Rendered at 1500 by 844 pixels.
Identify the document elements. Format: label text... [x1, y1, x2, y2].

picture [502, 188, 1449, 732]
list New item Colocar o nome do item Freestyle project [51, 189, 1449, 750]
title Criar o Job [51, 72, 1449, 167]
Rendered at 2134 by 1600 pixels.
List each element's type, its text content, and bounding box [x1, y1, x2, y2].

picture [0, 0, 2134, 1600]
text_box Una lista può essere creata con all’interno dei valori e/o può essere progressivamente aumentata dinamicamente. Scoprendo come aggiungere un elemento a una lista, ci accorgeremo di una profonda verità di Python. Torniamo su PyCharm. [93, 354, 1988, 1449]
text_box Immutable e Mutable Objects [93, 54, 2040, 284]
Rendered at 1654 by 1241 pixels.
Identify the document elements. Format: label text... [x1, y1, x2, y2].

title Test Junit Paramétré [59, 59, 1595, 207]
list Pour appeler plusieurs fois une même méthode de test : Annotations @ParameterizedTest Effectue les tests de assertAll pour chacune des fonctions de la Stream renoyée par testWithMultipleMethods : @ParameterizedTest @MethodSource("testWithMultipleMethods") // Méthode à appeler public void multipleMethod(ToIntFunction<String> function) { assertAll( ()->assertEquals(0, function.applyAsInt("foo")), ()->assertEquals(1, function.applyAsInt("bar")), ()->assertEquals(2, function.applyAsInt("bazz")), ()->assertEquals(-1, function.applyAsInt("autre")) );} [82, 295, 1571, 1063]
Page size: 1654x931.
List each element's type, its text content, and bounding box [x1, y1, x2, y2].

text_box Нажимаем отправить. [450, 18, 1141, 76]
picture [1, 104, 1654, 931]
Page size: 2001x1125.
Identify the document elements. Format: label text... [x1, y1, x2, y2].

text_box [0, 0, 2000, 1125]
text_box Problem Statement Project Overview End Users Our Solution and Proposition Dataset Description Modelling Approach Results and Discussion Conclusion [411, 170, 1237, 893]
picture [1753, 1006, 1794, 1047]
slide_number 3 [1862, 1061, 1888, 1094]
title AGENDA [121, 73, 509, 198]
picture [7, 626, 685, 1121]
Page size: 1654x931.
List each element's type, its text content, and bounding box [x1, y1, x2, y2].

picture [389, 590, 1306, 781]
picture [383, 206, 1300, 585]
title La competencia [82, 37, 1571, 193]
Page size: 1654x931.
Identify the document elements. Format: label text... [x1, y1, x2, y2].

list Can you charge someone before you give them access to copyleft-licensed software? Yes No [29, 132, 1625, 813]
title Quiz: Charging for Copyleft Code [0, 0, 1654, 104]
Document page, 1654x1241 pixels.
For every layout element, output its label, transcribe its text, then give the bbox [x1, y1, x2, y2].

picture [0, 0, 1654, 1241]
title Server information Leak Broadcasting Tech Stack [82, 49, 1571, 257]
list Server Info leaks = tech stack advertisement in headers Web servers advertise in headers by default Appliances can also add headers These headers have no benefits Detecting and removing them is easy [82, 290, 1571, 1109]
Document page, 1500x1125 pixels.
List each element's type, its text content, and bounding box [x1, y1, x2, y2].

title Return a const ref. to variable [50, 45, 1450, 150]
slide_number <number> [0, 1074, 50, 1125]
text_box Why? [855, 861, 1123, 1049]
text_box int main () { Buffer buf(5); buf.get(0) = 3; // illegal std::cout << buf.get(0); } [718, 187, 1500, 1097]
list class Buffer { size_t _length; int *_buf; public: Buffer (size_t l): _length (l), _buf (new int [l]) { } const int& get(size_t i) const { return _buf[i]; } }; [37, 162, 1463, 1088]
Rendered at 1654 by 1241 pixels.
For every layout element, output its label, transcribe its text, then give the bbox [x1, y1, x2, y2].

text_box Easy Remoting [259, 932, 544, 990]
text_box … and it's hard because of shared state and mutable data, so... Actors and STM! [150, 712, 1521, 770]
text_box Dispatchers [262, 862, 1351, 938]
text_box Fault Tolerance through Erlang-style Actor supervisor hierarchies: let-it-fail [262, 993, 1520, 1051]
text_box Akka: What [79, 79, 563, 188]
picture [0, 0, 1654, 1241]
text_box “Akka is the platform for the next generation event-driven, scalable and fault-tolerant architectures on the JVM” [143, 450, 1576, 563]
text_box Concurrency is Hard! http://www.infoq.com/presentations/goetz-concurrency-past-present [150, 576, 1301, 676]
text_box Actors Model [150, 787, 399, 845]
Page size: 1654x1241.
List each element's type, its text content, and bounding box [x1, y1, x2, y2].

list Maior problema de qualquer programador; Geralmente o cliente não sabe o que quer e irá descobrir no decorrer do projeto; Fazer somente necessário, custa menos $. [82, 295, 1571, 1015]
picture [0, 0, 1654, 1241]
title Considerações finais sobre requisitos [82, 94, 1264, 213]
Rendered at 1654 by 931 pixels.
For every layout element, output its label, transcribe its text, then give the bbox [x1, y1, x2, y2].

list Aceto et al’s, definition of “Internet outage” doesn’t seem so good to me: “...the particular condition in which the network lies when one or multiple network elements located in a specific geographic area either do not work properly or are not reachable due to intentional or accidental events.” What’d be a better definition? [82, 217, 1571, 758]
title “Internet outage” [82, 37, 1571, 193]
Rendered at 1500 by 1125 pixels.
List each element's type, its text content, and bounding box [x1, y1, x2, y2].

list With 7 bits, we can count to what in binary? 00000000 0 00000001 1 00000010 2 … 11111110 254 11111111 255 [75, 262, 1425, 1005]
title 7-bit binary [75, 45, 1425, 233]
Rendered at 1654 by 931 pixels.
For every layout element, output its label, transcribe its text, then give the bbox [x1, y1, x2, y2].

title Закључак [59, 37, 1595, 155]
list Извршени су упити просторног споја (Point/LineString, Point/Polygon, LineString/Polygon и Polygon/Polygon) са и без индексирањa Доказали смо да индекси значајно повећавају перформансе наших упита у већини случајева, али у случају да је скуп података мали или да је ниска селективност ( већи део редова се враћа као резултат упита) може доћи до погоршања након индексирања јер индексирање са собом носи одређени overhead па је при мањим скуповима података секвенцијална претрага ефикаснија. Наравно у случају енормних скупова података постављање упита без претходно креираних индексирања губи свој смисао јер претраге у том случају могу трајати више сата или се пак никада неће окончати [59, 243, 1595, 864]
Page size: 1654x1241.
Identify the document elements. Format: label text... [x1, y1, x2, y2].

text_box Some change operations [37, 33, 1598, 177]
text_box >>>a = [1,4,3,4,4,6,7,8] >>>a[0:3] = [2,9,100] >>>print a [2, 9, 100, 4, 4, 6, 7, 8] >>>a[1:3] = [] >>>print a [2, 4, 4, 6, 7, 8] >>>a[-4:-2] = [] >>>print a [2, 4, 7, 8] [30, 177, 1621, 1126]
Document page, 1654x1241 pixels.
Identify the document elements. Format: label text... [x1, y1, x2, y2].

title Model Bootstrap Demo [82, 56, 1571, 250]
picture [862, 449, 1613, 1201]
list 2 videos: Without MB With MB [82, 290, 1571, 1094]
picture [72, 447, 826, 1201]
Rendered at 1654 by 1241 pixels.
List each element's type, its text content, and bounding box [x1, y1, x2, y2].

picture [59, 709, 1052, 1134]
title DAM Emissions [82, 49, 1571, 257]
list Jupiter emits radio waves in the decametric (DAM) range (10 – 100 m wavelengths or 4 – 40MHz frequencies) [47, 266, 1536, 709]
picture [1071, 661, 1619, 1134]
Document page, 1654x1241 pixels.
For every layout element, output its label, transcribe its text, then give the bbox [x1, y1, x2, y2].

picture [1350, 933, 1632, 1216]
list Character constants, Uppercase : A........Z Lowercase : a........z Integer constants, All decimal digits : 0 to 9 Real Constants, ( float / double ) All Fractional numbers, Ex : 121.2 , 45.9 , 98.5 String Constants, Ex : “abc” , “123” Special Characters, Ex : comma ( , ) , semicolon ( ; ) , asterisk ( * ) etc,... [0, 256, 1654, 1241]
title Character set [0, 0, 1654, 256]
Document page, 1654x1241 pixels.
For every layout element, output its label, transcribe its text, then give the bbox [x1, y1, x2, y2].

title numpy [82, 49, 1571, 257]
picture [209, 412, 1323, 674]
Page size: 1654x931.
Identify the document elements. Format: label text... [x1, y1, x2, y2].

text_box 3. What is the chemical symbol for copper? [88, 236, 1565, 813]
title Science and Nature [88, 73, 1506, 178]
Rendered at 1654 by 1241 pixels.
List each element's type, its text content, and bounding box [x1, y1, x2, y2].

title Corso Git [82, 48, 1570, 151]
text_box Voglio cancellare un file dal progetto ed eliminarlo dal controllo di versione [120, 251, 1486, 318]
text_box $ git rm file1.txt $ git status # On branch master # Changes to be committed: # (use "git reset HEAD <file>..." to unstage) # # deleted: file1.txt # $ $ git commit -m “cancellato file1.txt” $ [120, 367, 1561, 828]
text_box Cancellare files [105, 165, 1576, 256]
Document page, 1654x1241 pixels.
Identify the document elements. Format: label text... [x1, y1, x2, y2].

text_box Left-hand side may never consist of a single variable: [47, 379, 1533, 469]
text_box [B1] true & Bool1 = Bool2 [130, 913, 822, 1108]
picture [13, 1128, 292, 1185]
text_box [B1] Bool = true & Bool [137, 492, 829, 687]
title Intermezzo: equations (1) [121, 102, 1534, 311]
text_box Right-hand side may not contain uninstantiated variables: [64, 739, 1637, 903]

_Stated exercise_
In the data, take the lines from the one containing "Document page, 1500x1125 pixels." up to and including the one containing "text_box int main". Replace "bounding box" with "bounding rectangle", leave everything else unchanged, and return only those lines.

_Written solution_
Document page, 1500x1125 pixels.
List each element's type, its text content, and bounding rectangle [x1, y1, x2, y2].

title Return a const ref. to variable [50, 45, 1450, 150]
slide_number <number> [0, 1074, 50, 1125]
text_box Why? [855, 861, 1123, 1049]
text_box int main () { Buffer buf(5); buf.get(0) = 3; // illegal std::cout << buf.get(0); } [718, 187, 1500, 1097]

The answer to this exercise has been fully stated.